**Problem description:** Locate every line in the data that contains the word "hide", and copy each of those lines in full.

**Excerpted records:**
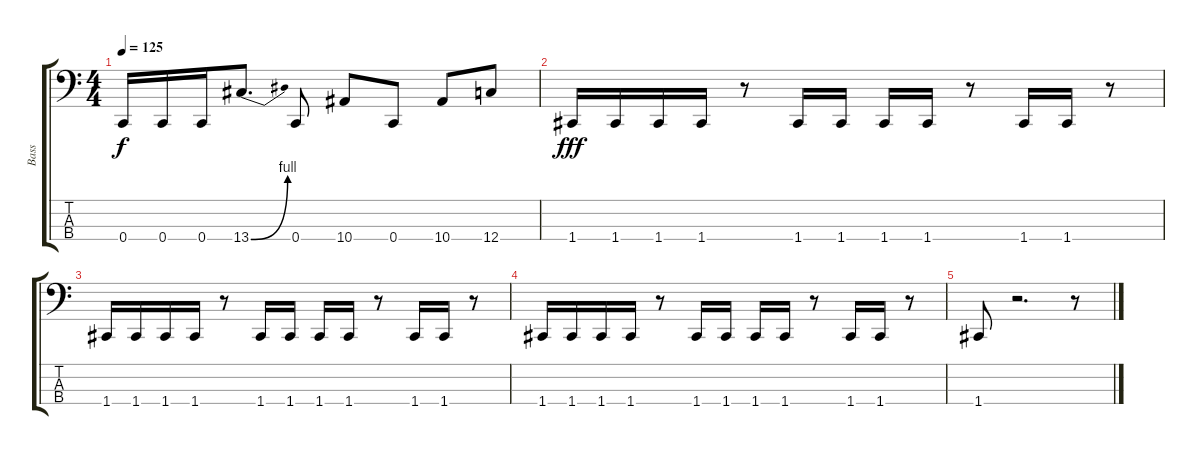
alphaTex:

\track ("Bass" "Bass") {instrument electricbasspick}
\staff {score tabs}
\tuning (F2 C2 G1 C1) {hide}
\ts (4 4)
\tempo 125
\clef f4
\ks c
0.4.16{dy f} 0.4.16 0.4.16 13.4{be (bend 0 0 60 4)}.8{d} 0.4.8 10.4.8 0.4.8 10.4.8 12.4.8 |
1.4.16{dy fff} 1.4.16 1.4.16 1.4.16 r.8 1.4.16 1.4.16 1.4.16 1.4.16 r.8 1.4.16 1.4.16 r.8 |
1.4.16 1.4.16 1.4.16 1.4.16 r.8 1.4.16 1.4.16 1.4.16 1.4.16 r.8 1.4.16 1.4.16 r.8 |
1.4.16 1.4.16 1.4.16 1.4.16 r.8 1.4.16 1.4.16 1.4.16 1.4.16 r.8 1.4.16 1.4.16 r.8 |
1.4.8 r.2{d} r.8
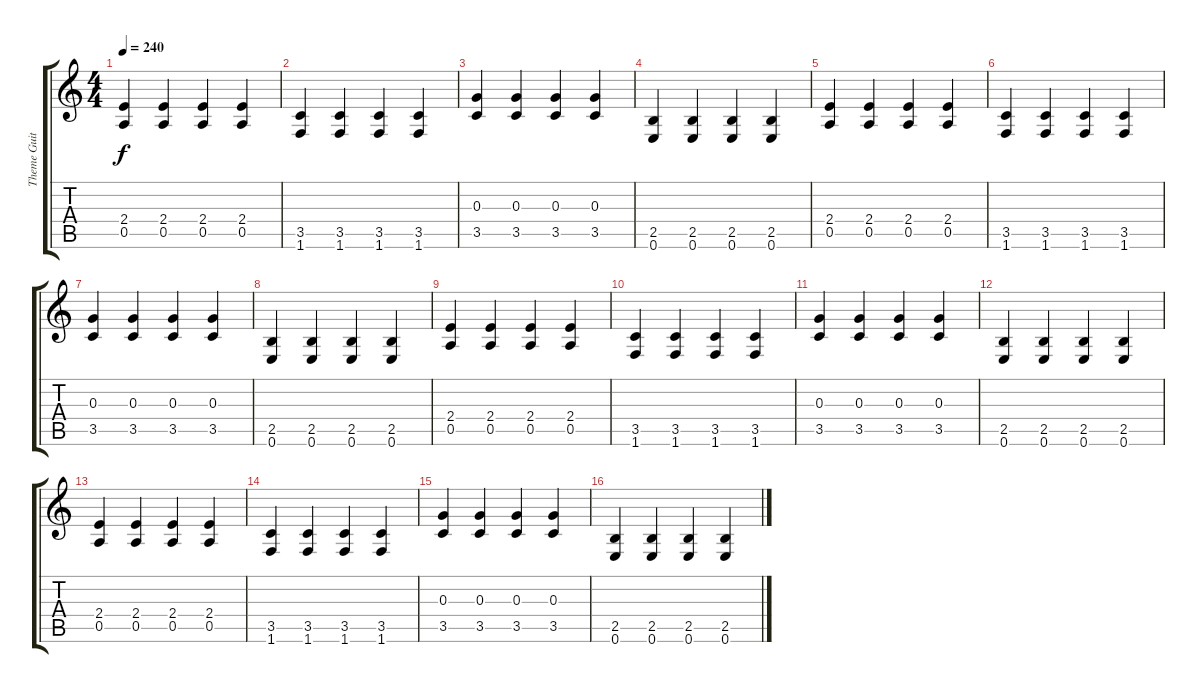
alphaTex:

\track ("Theme Guitar" "Theme Guit") {instrument distortionguitar}
\staff {score tabs}
\tuning (E4 B3 G3 D3 A2 E2) {hide}
\ts (4 4)
\tempo 240
\clef g2
\ks c
(2.4 0.5).4{dy f instrument distortionguitar} (2.4 0.5).4 (2.4 0.5).4 (2.4 0.5).4 |
(3.5 1.6).4 (3.5 1.6).4 (3.5 1.6).4 (3.5 1.6).4 |
(0.3 3.5).4 (0.3 3.5).4 (0.3 3.5).4 (0.3 3.5).4 |
(2.5 0.6).4 (2.5 0.6).4 (2.5 0.6).4 (2.5 0.6).4 |
(2.4 0.5).4 (2.4 0.5).4 (2.4 0.5).4 (2.4 0.5).4 |
(3.5 1.6).4 (3.5 1.6).4 (3.5 1.6).4 (3.5 1.6).4 |
(0.3 3.5).4 (0.3 3.5).4 (0.3 3.5).4 (0.3 3.5).4 |
(2.5 0.6).4 (2.5 0.6).4 (2.5 0.6).4 (2.5 0.6).4 |
(2.4 0.5).4 (2.4 0.5).4 (2.4 0.5).4 (2.4 0.5).4 |
(3.5 1.6).4 (3.5 1.6).4 (3.5 1.6).4 (3.5 1.6).4 |
(0.3 3.5).4 (0.3 3.5).4 (0.3 3.5).4 (0.3 3.5).4 |
(2.5 0.6).4 (2.5 0.6).4 (2.5 0.6).4 (2.5 0.6).4 |
(2.4 0.5).4 (2.4 0.5).4 (2.4 0.5).4 (2.4 0.5).4 |
(3.5 1.6).4 (3.5 1.6).4 (3.5 1.6).4 (3.5 1.6).4 |
(0.3 3.5).4 (0.3 3.5).4 (0.3 3.5).4 (0.3 3.5).4 |
(2.5 0.6).4 (2.5 0.6).4 (2.5 0.6).4 (2.5 0.6).4
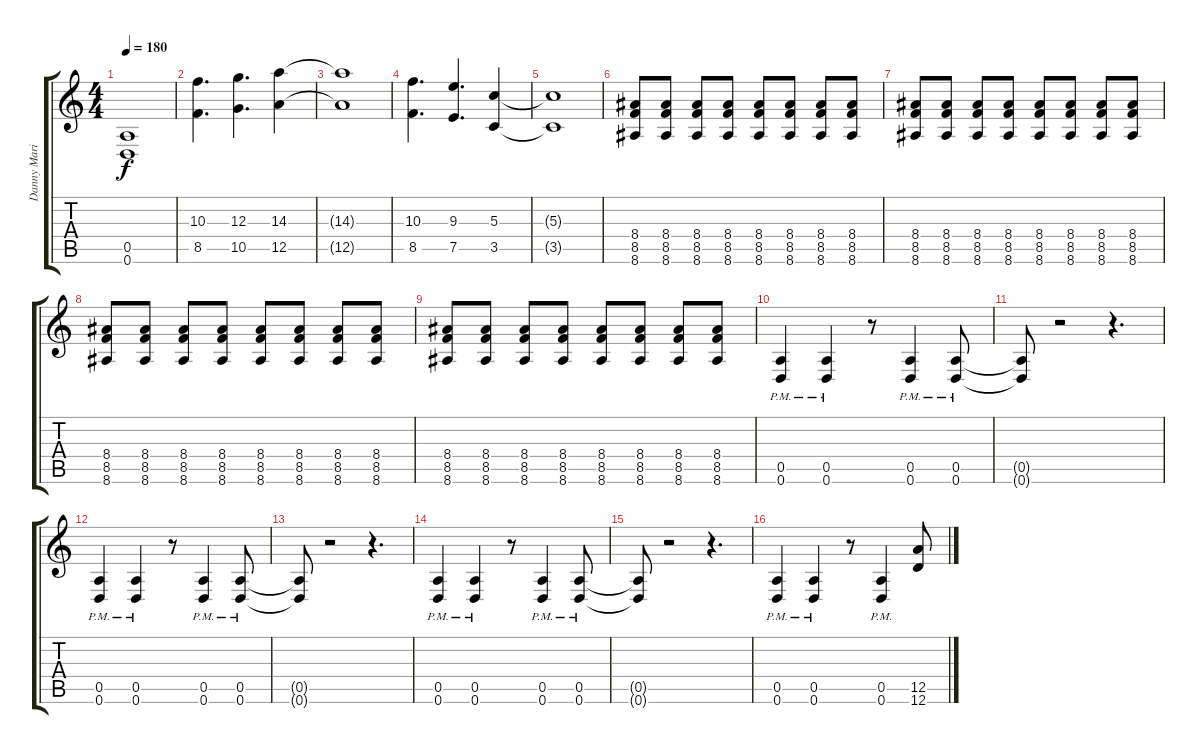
\track ("Danny Marino" "Danny Mari") {instrument distortionguitar}
\staff {score tabs}
\tuning (E4 B3 G3 D3 A2 D2) {hide}
\ts (4 4)
\tempo 180
\clef g2
\ks c
(0.5 0.6).1{dy f} |
(10.3 8.5).4{d} (12.3 10.5).4{d} (14.3 12.5).4 |
(14.3{t} 12.5{t}).1 |
(10.3 8.5).4{d} (9.3 7.5).4{d} (5.3 3.5).4 |
(5.3{t} 3.5{t}).1 |
(8.4 8.5 8.6).8 (8.4 8.5 8.6).8 (8.4 8.5 8.6).8 (8.4 8.5 8.6).8 (8.4 8.5 8.6).8 (8.4 8.5 8.6).8 (8.4 8.5 8.6).8 (8.4 8.5 8.6).8 |
(8.4 8.5 8.6).8 (8.4 8.5 8.6).8 (8.4 8.5 8.6).8 (8.4 8.5 8.6).8 (8.4 8.5 8.6).8 (8.4 8.5 8.6).8 (8.4 8.5 8.6).8 (8.4 8.5 8.6).8 |
(8.4 8.5 8.6).8 (8.4 8.5 8.6).8 (8.4 8.5 8.6).8 (8.4 8.5 8.6).8 (8.4 8.5 8.6).8 (8.4 8.5 8.6).8 (8.4 8.5 8.6).8 (8.4 8.5 8.6).8 |
(8.4 8.5 8.6).8 (8.4 8.5 8.6).8 (8.4 8.5 8.6).8 (8.4 8.5 8.6).8 (8.4 8.5 8.6).8 (8.4 8.5 8.6).8 (8.4 8.5 8.6).8 (8.4 8.5 8.6).8 |
(0.5{pm} 0.6{pm}).4 (0.5{pm} 0.6{pm}).4 r.8 (0.5{pm} 0.6{pm}).4 (0.5{pm} 0.6{pm}).8 |
(0.5{t} 0.6{t}).8 r.2 r.4{d} |
(0.5{pm} 0.6{pm}).4 (0.5{pm} 0.6{pm}).4 r.8 (0.5{pm} 0.6{pm}).4 (0.5{pm} 0.6{pm}).8 |
(0.5{t} 0.6{t}).8 r.2 r.4{d} |
(0.5{pm} 0.6{pm}).4 (0.5{pm} 0.6{pm}).4 r.8 (0.5{pm} 0.6{pm}).4 (0.5{pm} 0.6{pm}).8 |
(0.5{t} 0.6{t}).8 r.2 r.4{d} |
(0.5{pm} 0.6{pm}).4 (0.5{pm} 0.6{pm}).4 r.8 (0.5{pm} 0.6{pm}).4 (12.5 12.6).8
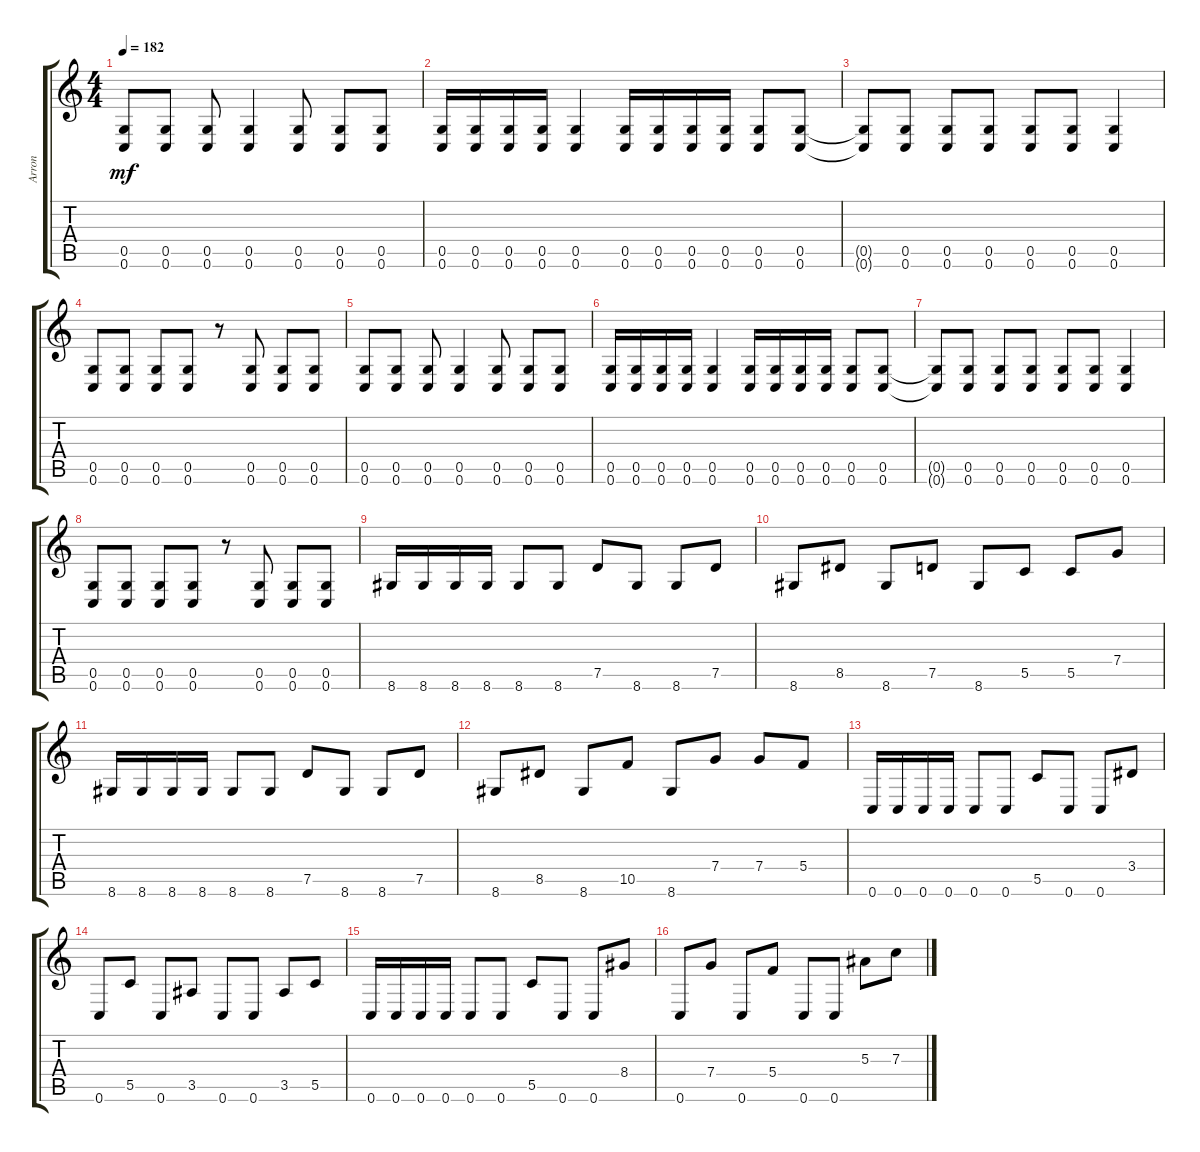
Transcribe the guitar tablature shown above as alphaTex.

\track ("Arron" "Arron") {instrument distortionguitar}
\staff {score tabs}
\tuning (D4 A3 F3 C3 G2 C2) {hide}
\ts (4 4)
\tempo 182
\clef g2
\ks c
(0.5 0.6).8{dy mf} (0.5 0.6).8 (0.5 0.6).8 (0.5 0.6).4 (0.5 0.6).8 (0.5 0.6).8 (0.5 0.6).8 |
(0.5 0.6).16 (0.5 0.6).16 (0.5 0.6).16 (0.5 0.6).16 (0.5 0.6).4 (0.5 0.6).16 (0.5 0.6).16 (0.5 0.6).16 (0.5 0.6).16 (0.5 0.6).8 (0.5 0.6).8 |
(0.5{t} 0.6{t}).8 (0.5 0.6).8 (0.5 0.6).8 (0.5 0.6).8 (0.5 0.6).8 (0.5 0.6).8 (0.5 0.6).4 |
(0.5 0.6).8 (0.5 0.6).8 (0.5 0.6).8 (0.5 0.6).8 r.8 (0.5 0.6).8 (0.5 0.6).8 (0.5 0.6).8 |
(0.5 0.6).8 (0.5 0.6).8 (0.5 0.6).8 (0.5 0.6).4 (0.5 0.6).8 (0.5 0.6).8 (0.5 0.6).8 |
(0.5 0.6).16 (0.5 0.6).16 (0.5 0.6).16 (0.5 0.6).16 (0.5 0.6).4 (0.5 0.6).16 (0.5 0.6).16 (0.5 0.6).16 (0.5 0.6).16 (0.5 0.6).8 (0.5 0.6).8 |
(0.5{t} 0.6{t}).8 (0.5 0.6).8 (0.5 0.6).8 (0.5 0.6).8 (0.5 0.6).8 (0.5 0.6).8 (0.5 0.6).4 |
(0.5 0.6).8 (0.5 0.6).8 (0.5 0.6).8 (0.5 0.6).8 r.8 (0.5 0.6).8 (0.5 0.6).8 (0.5 0.6).8 |
8.6.16 8.6.16 8.6.16 8.6.16 8.6.8 8.6.8 7.5.8 8.6.8 8.6.8 7.5.8 |
8.6.8 8.5.8 8.6.8 7.5.8 8.6.8 5.5.8 5.5.8 7.4.8 |
8.6.16 8.6.16 8.6.16 8.6.16 8.6.8 8.6.8 7.5.8 8.6.8 8.6.8 7.5.8 |
8.6.8 8.5.8 8.6.8 10.5.8 8.6.8 7.4.8 7.4.8 5.4.8 |
0.6.16 0.6.16 0.6.16 0.6.16 0.6.8 0.6.8 5.5.8 0.6.8 0.6.8 3.4.8 |
0.6.8 5.5.8 0.6.8 3.5.8 0.6.8 0.6.8 3.5.8 5.5.8 |
0.6.16 0.6.16 0.6.16 0.6.16 0.6.8 0.6.8 5.5.8 0.6.8 0.6.8 8.4.8 |
0.6.8 7.4.8 0.6.8 5.4.8 0.6.8 0.6.8 5.3.8 7.3.8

**Expected output:**
\tuning (F2 C2 G1 C1) {hide}
\tuning (E4 B3 G3 D3 A2 E2) {hide}
\tuning (E4 B3 G3 D3 A2 D2) {hide}
\tuning (D4 A3 F3 C3 G2 C2) {hide}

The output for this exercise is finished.